[[ STUDY MATERIAL open ]]

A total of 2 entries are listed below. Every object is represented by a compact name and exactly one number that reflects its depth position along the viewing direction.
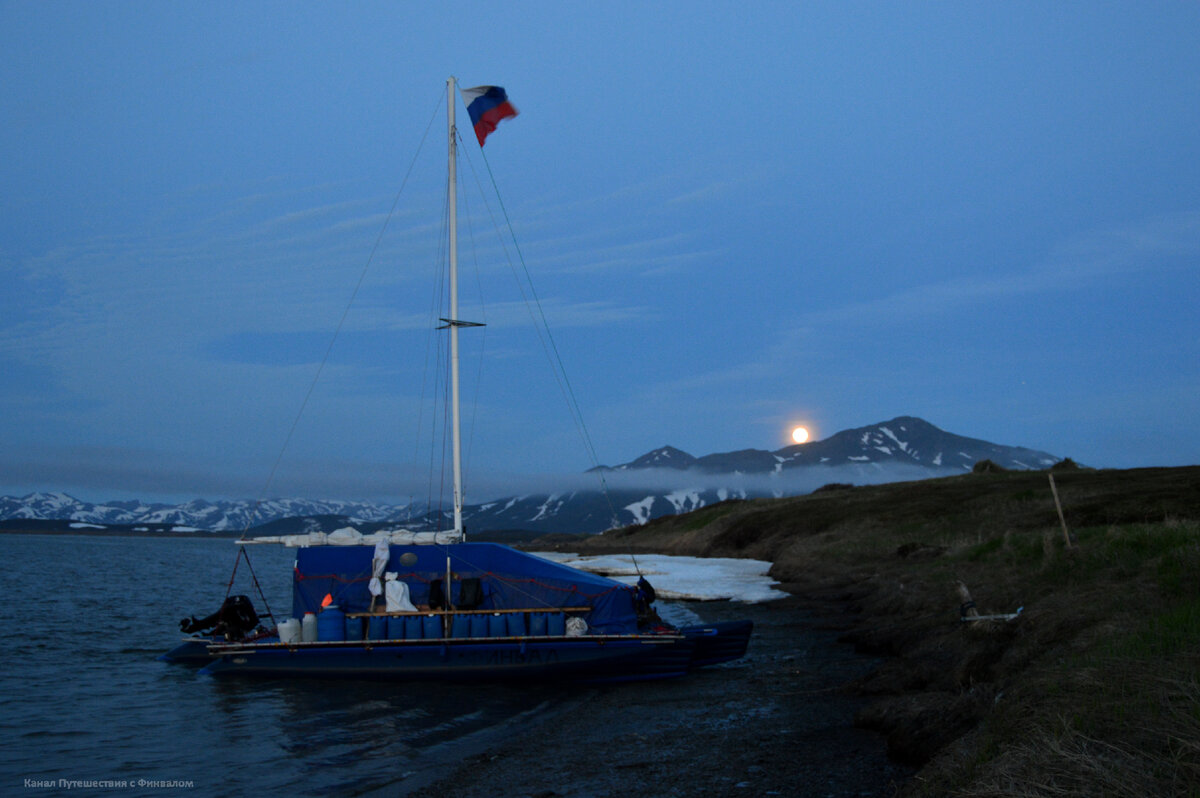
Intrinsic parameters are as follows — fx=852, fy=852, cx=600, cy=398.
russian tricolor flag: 26.05
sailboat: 20.66
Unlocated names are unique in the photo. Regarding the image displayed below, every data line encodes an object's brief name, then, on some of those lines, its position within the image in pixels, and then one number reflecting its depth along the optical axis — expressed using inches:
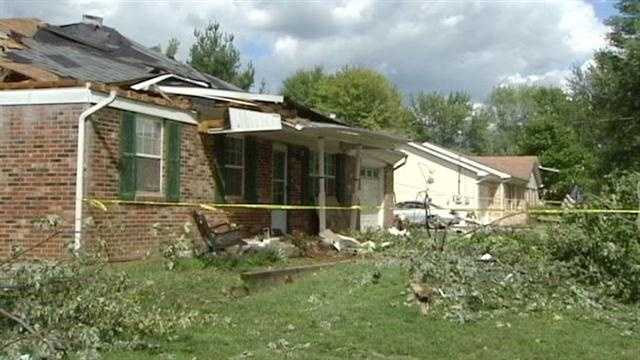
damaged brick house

[[ STUDY MATERIAL closed ]]

» TASK STATEMENT
Each entry above should be returned exactly as written, minus its pictures.

» RESPONSE TO THIS TASK
A total of 2 entries are listed below. Every object is represented by a compact name and exactly one number that reflects its depth position along the viewing direction.
Intrinsic parameters are as follows — fx=852, fy=852, cx=600, cy=398.
russian tricolor flag: 26.05
sailboat: 20.66
Unlocated names are unique in the photo. Regarding the image displayed below, every data line encodes an object's brief name, then, on some of those lines, its position within the image in pixels, and then one number reflecting its depth along the optical axis — expressed using inches:
damaged brick house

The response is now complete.